The example of Côte d’Or in Saulieu is telling. After losing its third Michelin star in 2016, the establishment embarked on a reconquest based on innovations inspired by heritage recipes, under the direction of Patrick Bertron and Louis-Philippe Vigilant. The result is not reflected in an individual ranking, but in a house’s ability to reinvent itself without breaking with its history.
This model of continuity is found in other French families. The Loiseau family, for example, has purchased historical monuments to open new establishments, relying on post-lockdown renovation aid. Heritage transmission becomes a strategic lever as well as an emotional choice.
Rankings like the Best Chef Awards or World’s 50 Best value individual creativity, personal storytelling, and the ability to embody a brand. A chef who is an heir to a family establishment, even if brilliant, finds it difficult to fit into this narrative mold. The very format of the awards favors paths of rupture over paths of continuity.
Pastry chefs and female chefs: what the female-to-male ratio in the kitchen reveals
With 10.4% of women among the 279 ranked chefs at the Best Chef Awards 2025, the progress from 8% in 2024 exists but remains marginal. A few names emerge, such as Jessica Rosval or Chiara Pavan, but their presence does not change the overall structure of the rankings.
The underrepresentation of women in the rankings does not necessarily reflect the reality on the ground. Several structural factors explain this:
- Juries and voting systems favor established professional networks, historically male, which reduces the visibility of emerging female chefs
- Pastry, where women hold a more visible place, is often treated as a separate category in the rankings, excluding innovative female pastry chefs from general rankings
- The storytelling expected by the awards (breakthrough paths, strong media presence) aligns more with the communication codes adopted by the most prominent male chefs
The report by 750G TV on the great female chefs dominating French haute cuisine confirms this dynamic: women are progressing in the brigades, but the podiums do not follow at the same pace.

Michelin stars and Best Chef Awards: two distinct lenses
Michelin stars reward a restaurant. The Best Chef Awards reward a chef. This difference in scope produces rankings that do not always overlap.
A chef like Joël Robuchon, holder of the historical record for Michelin stars, remains an absolute reference in the Michelin system. In contrast, the Best Chef Awards place greater value on contemporary influence, the ability to advocate for sustainability, technical innovation, or social engagement.
Alain Ducasse, with his empire of over 30 restaurants, illustrates this duality well. His Michelin recognition is massive, but his positioning in Best Chef-type rankings depends as much on his training of new generations as on his stars.
The criterion of storytelling now weighs as much as pure technique in contemporary awards. A chef who masters their communication, documents their approach on social media, and carries an engaged narrative gains visibility in peer voting.

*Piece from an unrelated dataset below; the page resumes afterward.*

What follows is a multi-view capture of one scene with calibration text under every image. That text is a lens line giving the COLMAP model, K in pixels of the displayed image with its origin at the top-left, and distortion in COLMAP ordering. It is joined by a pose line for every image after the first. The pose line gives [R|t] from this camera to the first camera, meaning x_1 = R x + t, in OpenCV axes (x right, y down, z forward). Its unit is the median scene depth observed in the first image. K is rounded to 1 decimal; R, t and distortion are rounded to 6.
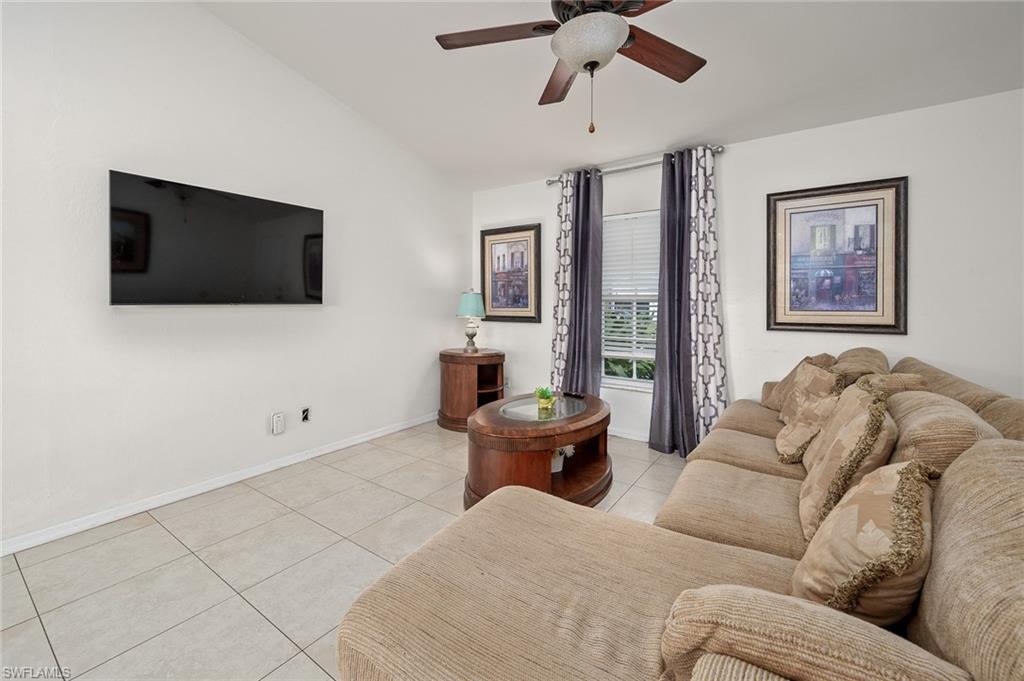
lens RADIAL K [[414.4, 0, 510.4], [0, 414.4, 307.8], [0, 0, 1]] dist [-0.001460, -0.000038]
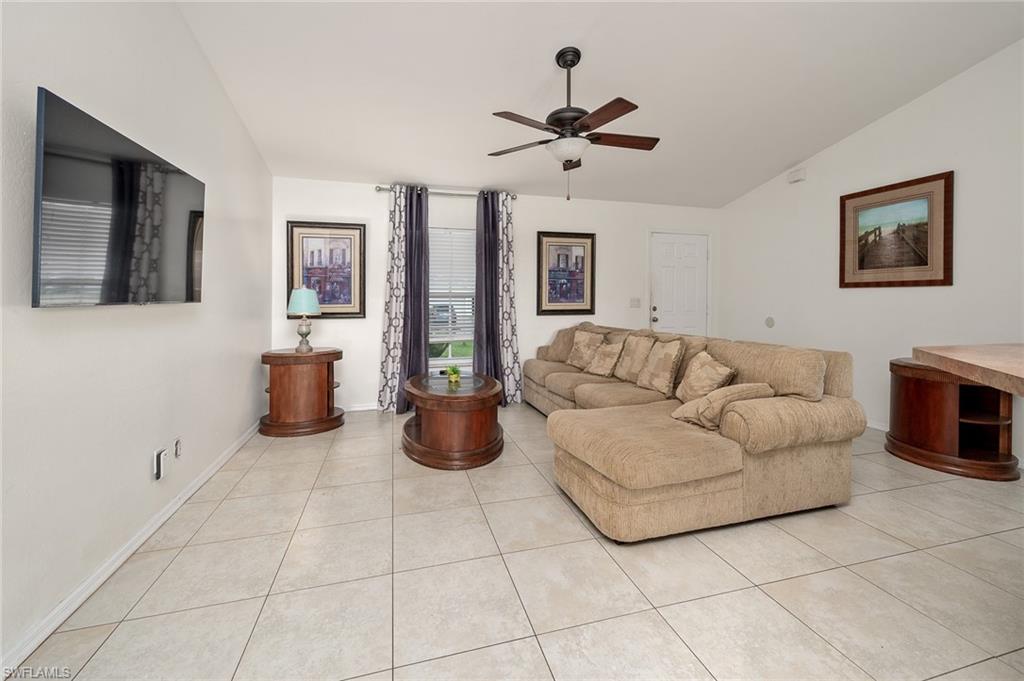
lens RADIAL K [[414.4, 0, 510.4], [0, 414.4, 307.8], [0, 0, 1]] dist [-0.001460, -0.000038]
pose [[0.636062, -0.021413, 0.771341, -0.561622], [0.012674, 0.999770, 0.017303, -0.003278], [-0.771534, -0.001230, 0.636187, 0.039536]]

What the 2025 rankings really measure
The gastronomic rankings measure a combination of culinary talent, media influence, and professional network. They do not measure family transmission, nor the contribution of female pastry chefs to the diversification of cuisines, nor the local impact of a restaurant on its territory.
The rise of countries like Slovenia or Denmark in the rankings shows that the gastronomic geography is being redistributed. The issue of female representation is progressing, but at a pace that remains out of sync with the real evolution of the brigades. The rankings remain partial snapshots of a much larger ecosystem than what a podium can summarize.